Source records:
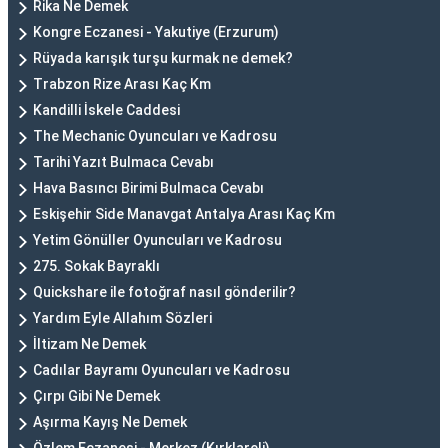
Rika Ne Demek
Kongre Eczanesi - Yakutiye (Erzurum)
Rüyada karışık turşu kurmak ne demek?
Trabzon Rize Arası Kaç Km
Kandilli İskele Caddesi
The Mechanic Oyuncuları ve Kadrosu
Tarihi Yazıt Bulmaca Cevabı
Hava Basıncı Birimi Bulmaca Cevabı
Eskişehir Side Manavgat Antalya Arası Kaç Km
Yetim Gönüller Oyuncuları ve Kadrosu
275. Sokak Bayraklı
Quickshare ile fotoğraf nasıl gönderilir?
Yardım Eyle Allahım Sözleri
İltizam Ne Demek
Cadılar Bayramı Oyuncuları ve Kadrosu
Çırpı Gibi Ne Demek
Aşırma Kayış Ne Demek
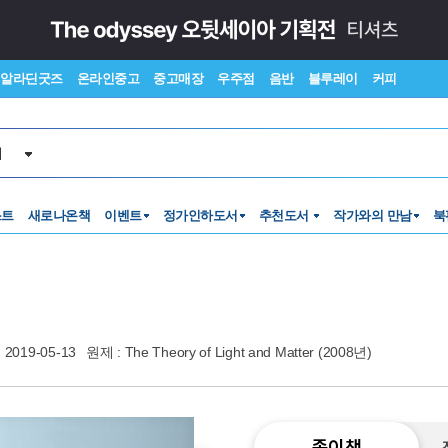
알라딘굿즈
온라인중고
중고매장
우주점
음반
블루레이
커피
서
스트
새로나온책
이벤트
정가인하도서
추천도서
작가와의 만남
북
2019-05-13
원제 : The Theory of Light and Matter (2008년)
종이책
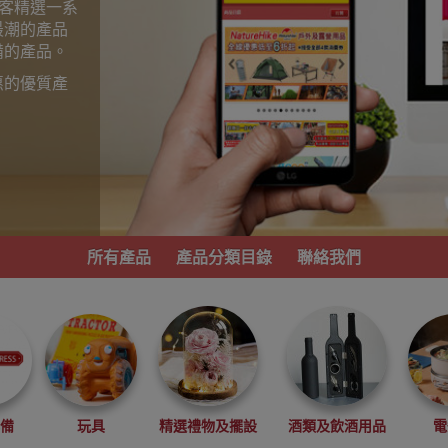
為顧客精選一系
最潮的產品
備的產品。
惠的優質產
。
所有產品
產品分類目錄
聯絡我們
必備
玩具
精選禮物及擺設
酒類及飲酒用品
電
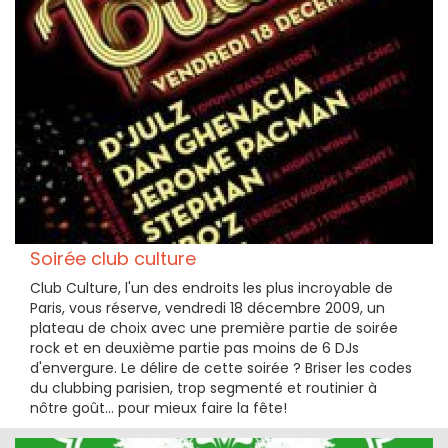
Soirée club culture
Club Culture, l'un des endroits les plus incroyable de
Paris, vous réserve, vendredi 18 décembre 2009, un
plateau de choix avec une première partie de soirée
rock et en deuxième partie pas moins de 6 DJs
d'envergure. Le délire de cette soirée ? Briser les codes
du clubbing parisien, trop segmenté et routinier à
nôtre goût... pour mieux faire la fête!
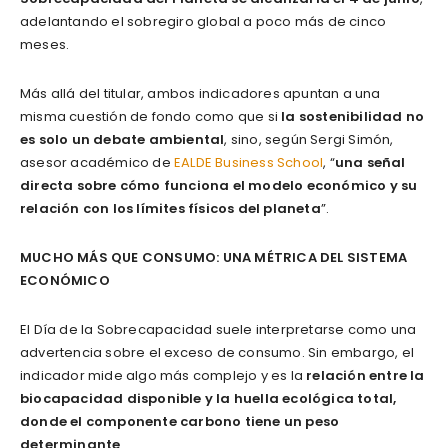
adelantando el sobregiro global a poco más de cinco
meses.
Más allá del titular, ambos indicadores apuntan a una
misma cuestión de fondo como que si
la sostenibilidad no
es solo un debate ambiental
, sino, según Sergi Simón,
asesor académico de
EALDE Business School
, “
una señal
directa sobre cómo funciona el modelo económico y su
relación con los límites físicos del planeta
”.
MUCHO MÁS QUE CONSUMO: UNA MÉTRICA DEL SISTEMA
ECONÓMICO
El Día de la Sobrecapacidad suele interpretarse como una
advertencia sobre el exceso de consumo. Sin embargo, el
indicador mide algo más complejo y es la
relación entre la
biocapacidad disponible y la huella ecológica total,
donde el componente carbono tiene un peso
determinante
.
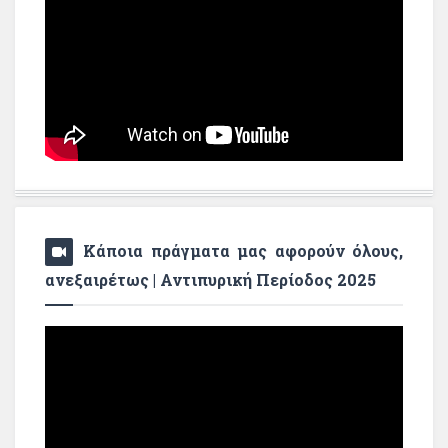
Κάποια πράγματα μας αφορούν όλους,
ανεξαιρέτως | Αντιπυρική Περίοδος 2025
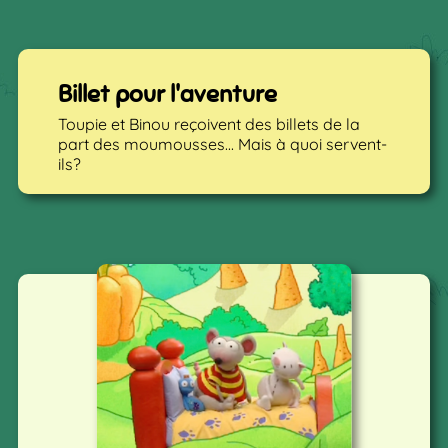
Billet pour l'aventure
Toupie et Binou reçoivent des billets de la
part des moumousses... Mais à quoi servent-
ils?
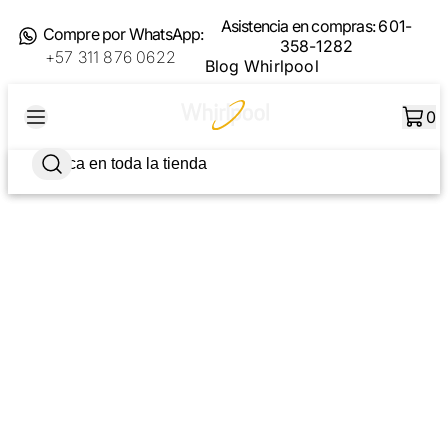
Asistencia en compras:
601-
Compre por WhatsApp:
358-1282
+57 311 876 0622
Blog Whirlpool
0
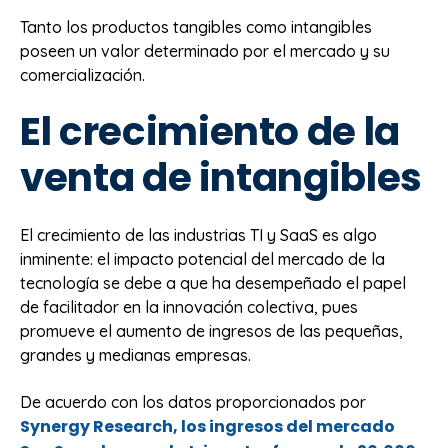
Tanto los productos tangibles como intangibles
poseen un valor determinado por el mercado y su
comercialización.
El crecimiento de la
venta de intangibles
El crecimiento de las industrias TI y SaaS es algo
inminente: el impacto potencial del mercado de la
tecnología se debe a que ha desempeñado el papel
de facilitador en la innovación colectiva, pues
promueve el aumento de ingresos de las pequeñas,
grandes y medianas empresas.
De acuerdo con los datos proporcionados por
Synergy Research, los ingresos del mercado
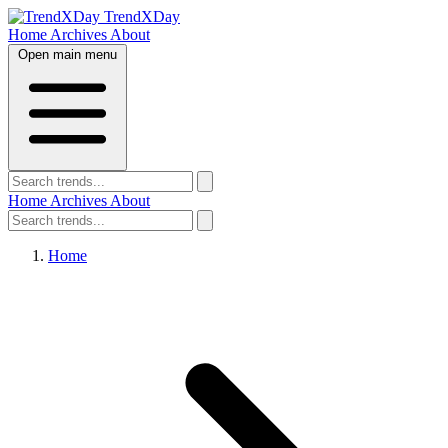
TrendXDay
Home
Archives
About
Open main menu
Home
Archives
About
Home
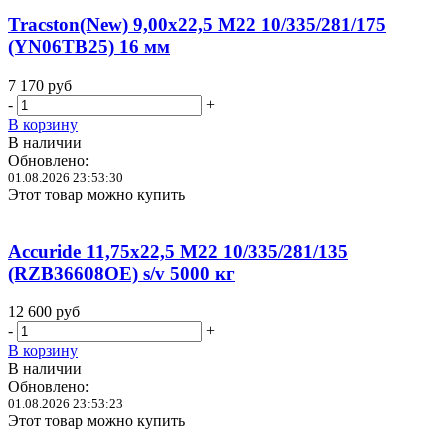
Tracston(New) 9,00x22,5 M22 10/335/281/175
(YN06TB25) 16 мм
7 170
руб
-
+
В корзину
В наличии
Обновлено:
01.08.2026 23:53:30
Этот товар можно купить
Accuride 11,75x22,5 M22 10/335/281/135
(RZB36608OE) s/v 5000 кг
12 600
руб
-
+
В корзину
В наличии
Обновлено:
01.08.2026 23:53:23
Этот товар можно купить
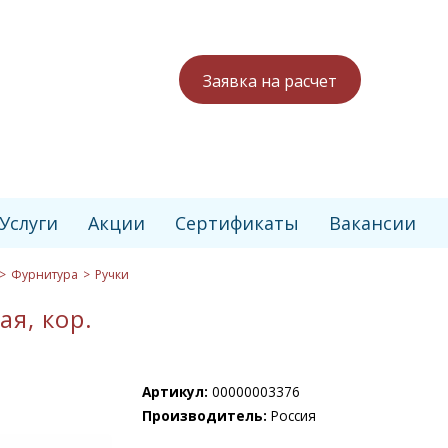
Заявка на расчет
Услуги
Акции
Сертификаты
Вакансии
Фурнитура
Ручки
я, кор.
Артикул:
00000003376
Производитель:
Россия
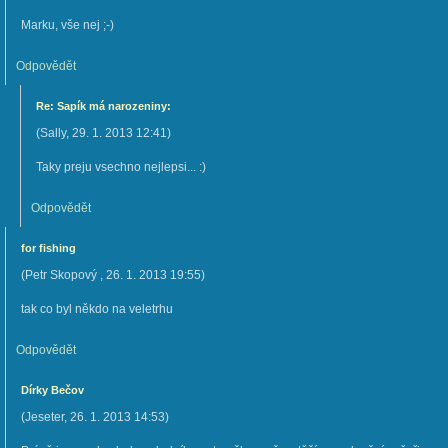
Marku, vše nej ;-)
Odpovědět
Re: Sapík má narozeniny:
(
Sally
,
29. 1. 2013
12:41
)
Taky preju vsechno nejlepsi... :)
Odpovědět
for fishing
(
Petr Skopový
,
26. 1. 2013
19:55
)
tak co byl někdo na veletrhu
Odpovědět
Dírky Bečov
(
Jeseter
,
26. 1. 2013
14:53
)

:: Your goal ::
Extract every line of the material above that contains the string "ingresos", matching case exactly.

:: Result of this exercise ::
promueve el aumento de ingresos de las pequeñas,
Synergy Research, los ingresos del mercado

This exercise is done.